- _Assignment_: Beginning with the line where "right ankle: (21, 148)" appears, repeat every remaining line of the entries exactly, the last line included.

- _Data supplied_:

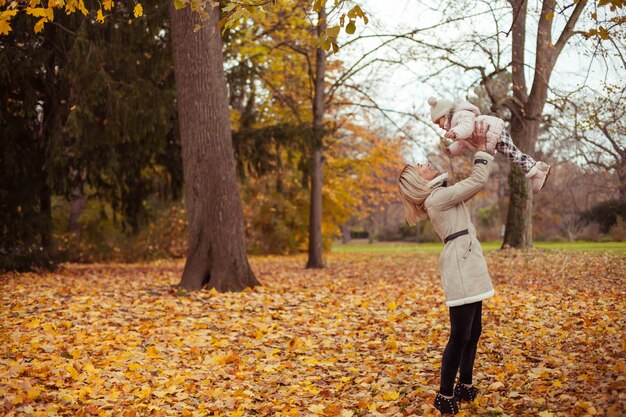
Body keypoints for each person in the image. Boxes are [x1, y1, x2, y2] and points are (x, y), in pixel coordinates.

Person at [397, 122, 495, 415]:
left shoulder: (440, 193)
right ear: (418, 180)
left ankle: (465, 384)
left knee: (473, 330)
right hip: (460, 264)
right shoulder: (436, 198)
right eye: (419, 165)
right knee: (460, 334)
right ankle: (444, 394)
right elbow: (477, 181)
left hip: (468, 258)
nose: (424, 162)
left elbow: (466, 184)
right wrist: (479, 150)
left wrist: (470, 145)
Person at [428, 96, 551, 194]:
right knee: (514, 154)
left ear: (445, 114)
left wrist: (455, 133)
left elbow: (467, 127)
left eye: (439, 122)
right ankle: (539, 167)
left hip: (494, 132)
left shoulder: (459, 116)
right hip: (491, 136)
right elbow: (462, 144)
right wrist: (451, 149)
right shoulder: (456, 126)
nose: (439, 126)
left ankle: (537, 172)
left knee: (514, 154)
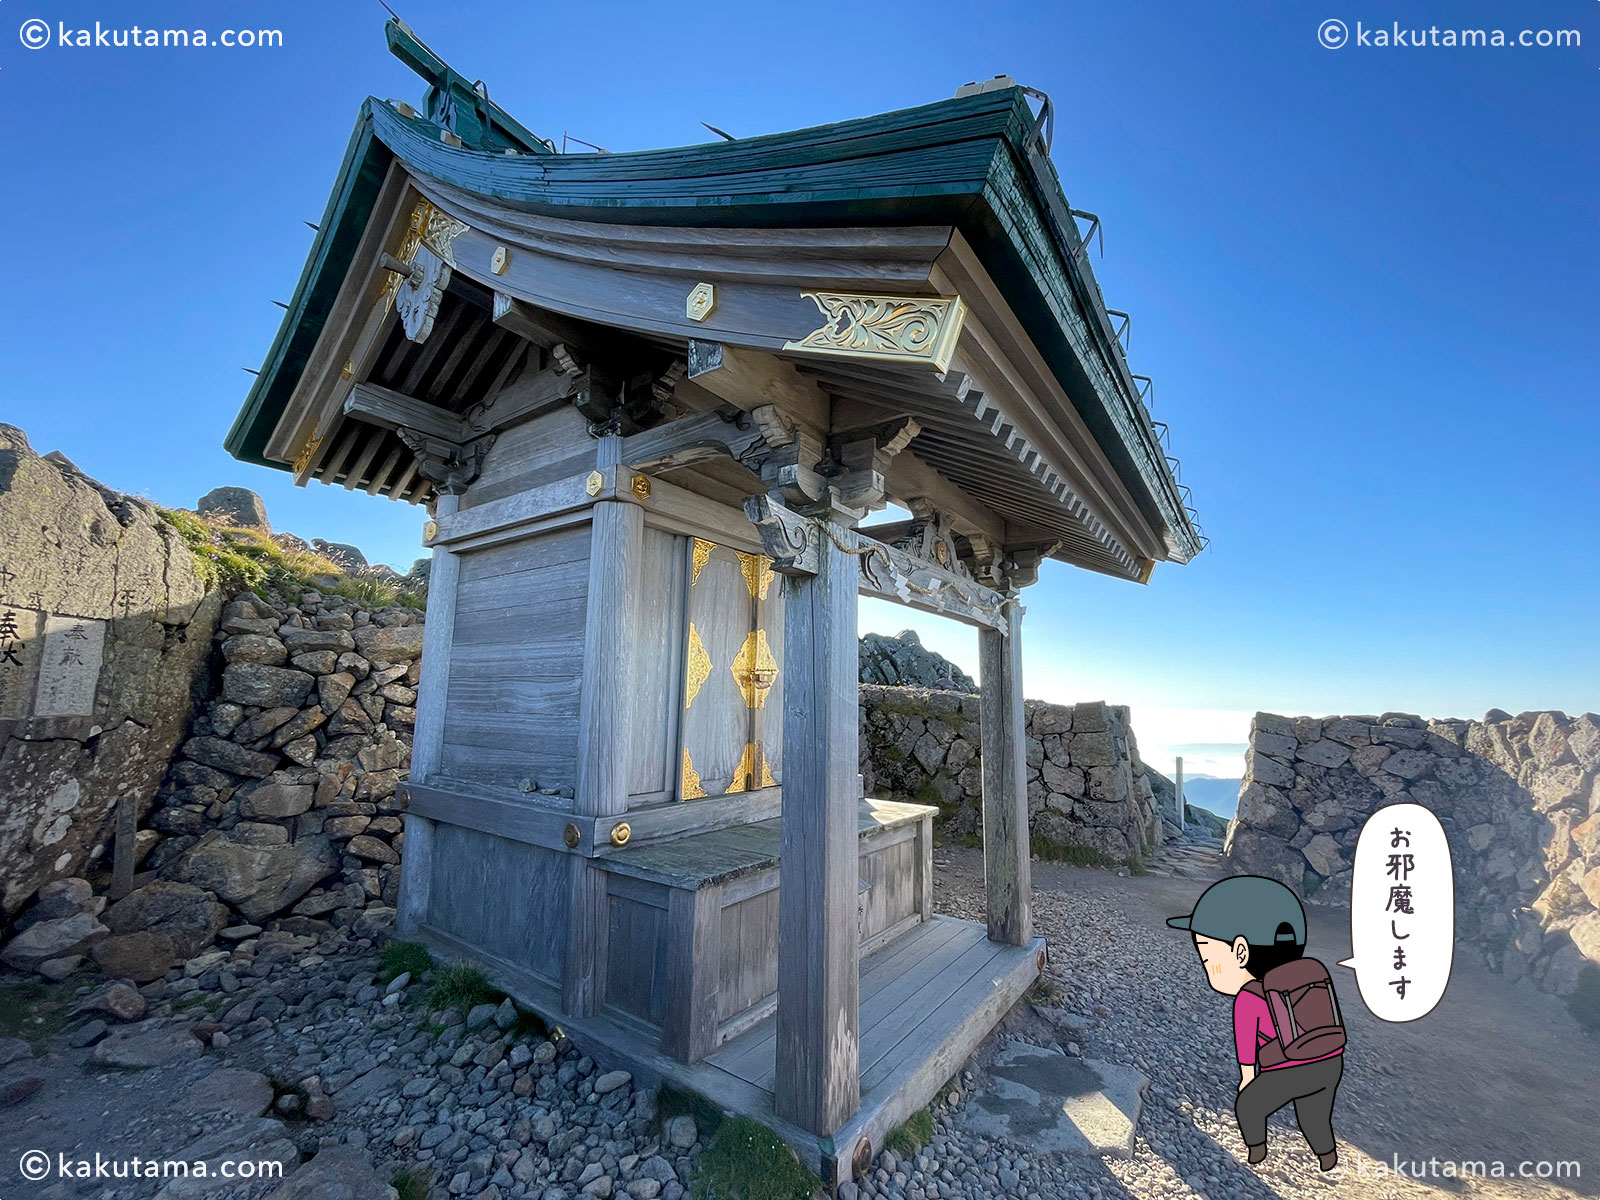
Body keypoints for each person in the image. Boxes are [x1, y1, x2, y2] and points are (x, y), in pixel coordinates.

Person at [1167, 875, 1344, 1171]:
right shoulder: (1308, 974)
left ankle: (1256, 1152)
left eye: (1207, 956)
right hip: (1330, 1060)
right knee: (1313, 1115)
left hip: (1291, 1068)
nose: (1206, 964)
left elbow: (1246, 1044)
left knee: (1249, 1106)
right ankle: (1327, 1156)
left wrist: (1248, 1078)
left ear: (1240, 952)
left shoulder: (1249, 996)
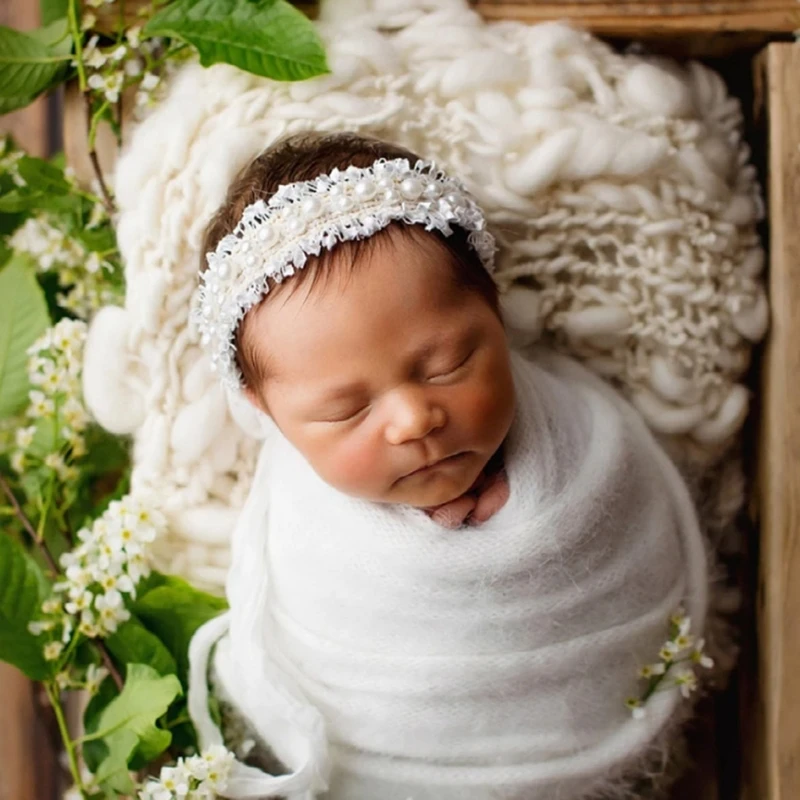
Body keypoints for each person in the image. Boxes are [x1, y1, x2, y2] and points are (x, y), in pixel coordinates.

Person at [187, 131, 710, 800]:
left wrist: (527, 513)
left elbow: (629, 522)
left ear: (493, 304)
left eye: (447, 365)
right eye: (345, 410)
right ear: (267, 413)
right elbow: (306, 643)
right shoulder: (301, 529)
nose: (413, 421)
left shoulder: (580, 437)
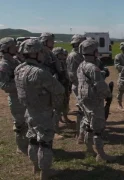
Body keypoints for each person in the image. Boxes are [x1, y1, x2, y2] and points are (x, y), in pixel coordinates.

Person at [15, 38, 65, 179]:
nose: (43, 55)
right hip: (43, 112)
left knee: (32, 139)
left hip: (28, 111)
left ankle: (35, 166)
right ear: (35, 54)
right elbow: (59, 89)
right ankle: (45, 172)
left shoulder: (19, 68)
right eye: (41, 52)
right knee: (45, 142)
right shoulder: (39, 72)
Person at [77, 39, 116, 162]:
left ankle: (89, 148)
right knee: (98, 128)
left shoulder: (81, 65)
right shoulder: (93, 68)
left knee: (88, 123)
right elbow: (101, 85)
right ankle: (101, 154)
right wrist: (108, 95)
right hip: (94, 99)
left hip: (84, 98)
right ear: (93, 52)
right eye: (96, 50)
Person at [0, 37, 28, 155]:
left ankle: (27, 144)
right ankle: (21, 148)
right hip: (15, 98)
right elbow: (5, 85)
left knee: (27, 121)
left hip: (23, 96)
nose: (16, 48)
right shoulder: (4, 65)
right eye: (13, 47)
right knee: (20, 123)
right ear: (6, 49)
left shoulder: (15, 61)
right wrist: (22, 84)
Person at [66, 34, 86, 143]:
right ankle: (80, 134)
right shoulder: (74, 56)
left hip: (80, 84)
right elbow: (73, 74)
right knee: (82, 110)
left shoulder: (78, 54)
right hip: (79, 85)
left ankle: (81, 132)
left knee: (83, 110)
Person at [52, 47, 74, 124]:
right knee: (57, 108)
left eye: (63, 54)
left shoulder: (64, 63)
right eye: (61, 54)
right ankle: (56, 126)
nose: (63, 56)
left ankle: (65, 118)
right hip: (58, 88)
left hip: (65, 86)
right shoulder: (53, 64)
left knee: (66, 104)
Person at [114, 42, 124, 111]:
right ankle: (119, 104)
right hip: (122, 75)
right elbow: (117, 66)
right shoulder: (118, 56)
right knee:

- _Answer to the problem_:
right ankle: (21, 148)
right hip: (15, 98)
right elbow: (5, 85)
left knee: (27, 121)
left hip: (23, 96)
nose: (16, 48)
right shoulder: (4, 65)
right eye: (13, 47)
right knee: (20, 123)
right ear: (6, 49)
left shoulder: (15, 61)
right wrist: (22, 84)
Person at [66, 34, 86, 143]:
right ankle: (80, 134)
right shoulder: (74, 56)
left hip: (80, 84)
right elbow: (73, 74)
right knee: (82, 110)
left shoulder: (78, 54)
right hip: (79, 85)
left ankle: (81, 132)
left knee: (83, 110)
Person at [52, 47, 74, 124]:
right knee: (57, 108)
left eye: (63, 54)
left shoulder: (64, 63)
right eye: (61, 54)
right ankle: (56, 126)
nose: (63, 56)
left ankle: (65, 118)
right hip: (58, 88)
left hip: (65, 86)
right shoulder: (53, 64)
left knee: (66, 104)
Person at [114, 42, 124, 111]:
right ankle: (119, 104)
right hip: (122, 75)
right elbow: (117, 66)
right shoulder: (118, 56)
right knee:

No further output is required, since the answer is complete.